SFE have released a film clip: ‘Getting Paid’. The film explains what steps you need to take to get your money in time for the start of your course. - Get your money in time for the start of your course
DSA-QAG exists to ensure that students receive a high quality of service in the DSA process. Assessment centres must meet specified criteria and undergo annual audits to ensure they are providing quality services in a proper manner.
To identify an Assessment Centre near you, see DSA-QAG. For information on Bangor University's Assessment Centre, see Bangor Access Centre.
Most overseas students are not eligible for funding from UK sources. It is essential that any additional support funding implications are thought through well in advance of arrival on a course. Contact Disability Services for further information.
The University has a small fund to pay for additional disability support costs for those students who are not eligible for UK Disabled Students' Allowances. To apply, you will need to provide evidence of disability and undergo a study needs assessment, which may involve your School. Contact Disability Services for more details - phone 01248 383620 / 382032 or email email@example.com
The University has a range of bursary and hardship funds which it distributes to students according to Government guidelines. Contact the Student Money Adviser, for further information.

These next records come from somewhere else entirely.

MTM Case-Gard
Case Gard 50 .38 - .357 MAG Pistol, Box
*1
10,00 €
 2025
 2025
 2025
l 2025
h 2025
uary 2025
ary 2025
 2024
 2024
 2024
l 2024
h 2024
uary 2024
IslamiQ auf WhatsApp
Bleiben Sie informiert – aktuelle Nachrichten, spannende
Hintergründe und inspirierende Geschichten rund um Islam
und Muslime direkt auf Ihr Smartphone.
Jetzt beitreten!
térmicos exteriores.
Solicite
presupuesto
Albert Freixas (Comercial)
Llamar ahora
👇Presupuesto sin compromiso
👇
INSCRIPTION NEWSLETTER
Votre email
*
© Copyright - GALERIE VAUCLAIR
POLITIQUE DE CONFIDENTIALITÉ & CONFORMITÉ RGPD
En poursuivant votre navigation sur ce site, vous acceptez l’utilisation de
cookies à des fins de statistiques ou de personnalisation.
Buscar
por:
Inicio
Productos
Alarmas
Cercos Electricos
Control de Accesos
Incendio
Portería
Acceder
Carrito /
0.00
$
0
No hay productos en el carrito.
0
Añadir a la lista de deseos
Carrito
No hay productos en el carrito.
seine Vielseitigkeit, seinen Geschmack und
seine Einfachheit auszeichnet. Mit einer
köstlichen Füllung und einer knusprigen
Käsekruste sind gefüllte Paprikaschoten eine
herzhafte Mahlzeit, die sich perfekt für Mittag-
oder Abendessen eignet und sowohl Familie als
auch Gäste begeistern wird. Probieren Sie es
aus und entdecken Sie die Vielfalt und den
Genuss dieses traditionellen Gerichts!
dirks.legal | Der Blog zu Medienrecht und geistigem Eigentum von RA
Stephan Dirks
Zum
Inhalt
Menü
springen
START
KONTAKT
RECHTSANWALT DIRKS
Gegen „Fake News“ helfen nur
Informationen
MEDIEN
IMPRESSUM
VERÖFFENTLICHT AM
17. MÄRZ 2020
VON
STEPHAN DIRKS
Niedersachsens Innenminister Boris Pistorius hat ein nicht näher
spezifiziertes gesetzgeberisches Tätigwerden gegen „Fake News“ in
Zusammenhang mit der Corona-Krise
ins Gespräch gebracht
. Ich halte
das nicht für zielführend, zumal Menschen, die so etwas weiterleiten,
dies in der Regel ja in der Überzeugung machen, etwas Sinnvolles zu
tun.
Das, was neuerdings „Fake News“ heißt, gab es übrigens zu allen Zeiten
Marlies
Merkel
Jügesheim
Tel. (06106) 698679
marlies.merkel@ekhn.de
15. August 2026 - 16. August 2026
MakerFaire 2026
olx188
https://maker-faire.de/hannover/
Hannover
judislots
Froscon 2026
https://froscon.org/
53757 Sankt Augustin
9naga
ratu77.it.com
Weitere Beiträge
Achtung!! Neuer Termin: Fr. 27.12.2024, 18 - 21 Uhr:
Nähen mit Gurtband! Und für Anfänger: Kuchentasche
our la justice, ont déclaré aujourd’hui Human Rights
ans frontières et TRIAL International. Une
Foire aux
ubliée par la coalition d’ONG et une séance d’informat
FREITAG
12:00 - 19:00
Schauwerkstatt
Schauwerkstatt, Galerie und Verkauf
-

Disabled students may also be able to claim certain benefits. Contact the Student Money Adviser for further details. In addition, SKILL (National Bureau of Students with Disabilities) has useful leaflets on benefits for students and in partnership with the Disability Alliance have produced a benefits checklist for disabled students. For further information see:
Benefit Enquiry Line for People with Disabilities
This is a confidential telephone advice and information service for disabled people, their carers and representatives. This service offers general advice and assistance which includes completing many disability-related benefit claim forms. They can also produce information in Braille or large print if requested.